Aim of the exercise:
Look through the lines below and extract any with the word "data".

══════

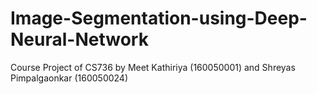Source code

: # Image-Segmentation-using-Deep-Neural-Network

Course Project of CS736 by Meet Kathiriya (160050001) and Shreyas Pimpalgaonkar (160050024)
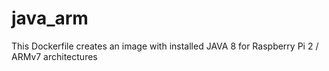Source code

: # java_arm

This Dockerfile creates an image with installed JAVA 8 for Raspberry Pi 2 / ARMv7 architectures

══════

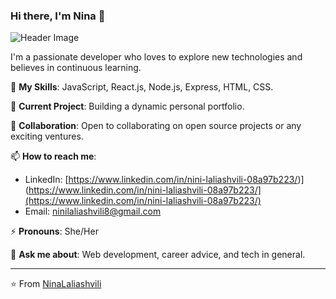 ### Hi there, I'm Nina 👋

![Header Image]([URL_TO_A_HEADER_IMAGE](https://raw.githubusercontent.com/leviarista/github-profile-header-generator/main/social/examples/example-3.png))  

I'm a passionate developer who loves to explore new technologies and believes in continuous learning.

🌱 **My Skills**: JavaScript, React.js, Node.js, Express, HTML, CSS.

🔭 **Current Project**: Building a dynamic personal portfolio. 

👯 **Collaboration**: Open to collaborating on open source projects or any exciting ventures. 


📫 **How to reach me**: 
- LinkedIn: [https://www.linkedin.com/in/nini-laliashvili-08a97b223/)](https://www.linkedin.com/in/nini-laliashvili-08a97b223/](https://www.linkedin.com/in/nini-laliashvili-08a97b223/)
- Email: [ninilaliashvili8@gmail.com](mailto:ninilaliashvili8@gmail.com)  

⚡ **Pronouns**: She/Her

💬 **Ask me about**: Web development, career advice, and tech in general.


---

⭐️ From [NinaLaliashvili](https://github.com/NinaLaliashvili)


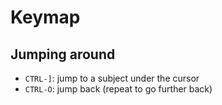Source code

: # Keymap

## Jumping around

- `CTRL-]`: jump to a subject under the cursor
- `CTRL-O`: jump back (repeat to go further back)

══════

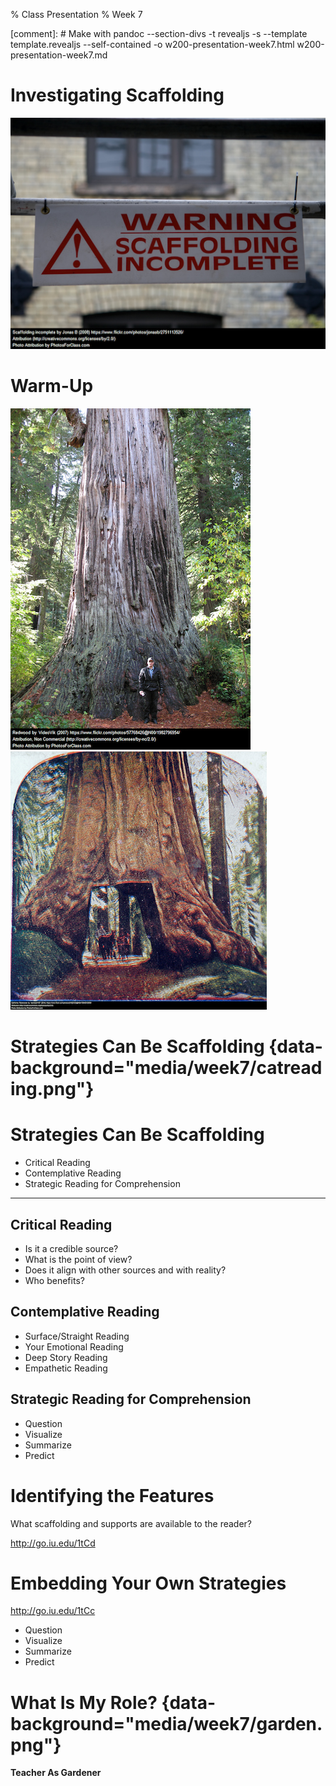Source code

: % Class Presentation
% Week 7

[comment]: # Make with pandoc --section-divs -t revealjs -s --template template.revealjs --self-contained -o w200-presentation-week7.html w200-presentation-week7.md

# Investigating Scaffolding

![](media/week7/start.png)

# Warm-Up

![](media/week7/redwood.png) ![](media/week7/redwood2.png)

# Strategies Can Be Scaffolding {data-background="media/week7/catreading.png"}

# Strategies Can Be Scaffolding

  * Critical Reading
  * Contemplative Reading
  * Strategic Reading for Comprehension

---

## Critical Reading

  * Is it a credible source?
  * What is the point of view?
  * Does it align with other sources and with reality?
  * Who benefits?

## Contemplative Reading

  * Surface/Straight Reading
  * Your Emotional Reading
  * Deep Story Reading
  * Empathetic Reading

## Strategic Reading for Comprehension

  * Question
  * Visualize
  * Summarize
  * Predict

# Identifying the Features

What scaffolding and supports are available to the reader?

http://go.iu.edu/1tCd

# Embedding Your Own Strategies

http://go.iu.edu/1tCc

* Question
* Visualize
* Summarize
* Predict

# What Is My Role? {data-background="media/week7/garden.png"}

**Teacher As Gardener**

══════

Answer box:
# Strategies Can Be Scaffolding {data-background="media/week7/catreading.png"}
# What Is My Role? {data-background="media/week7/garden.png"}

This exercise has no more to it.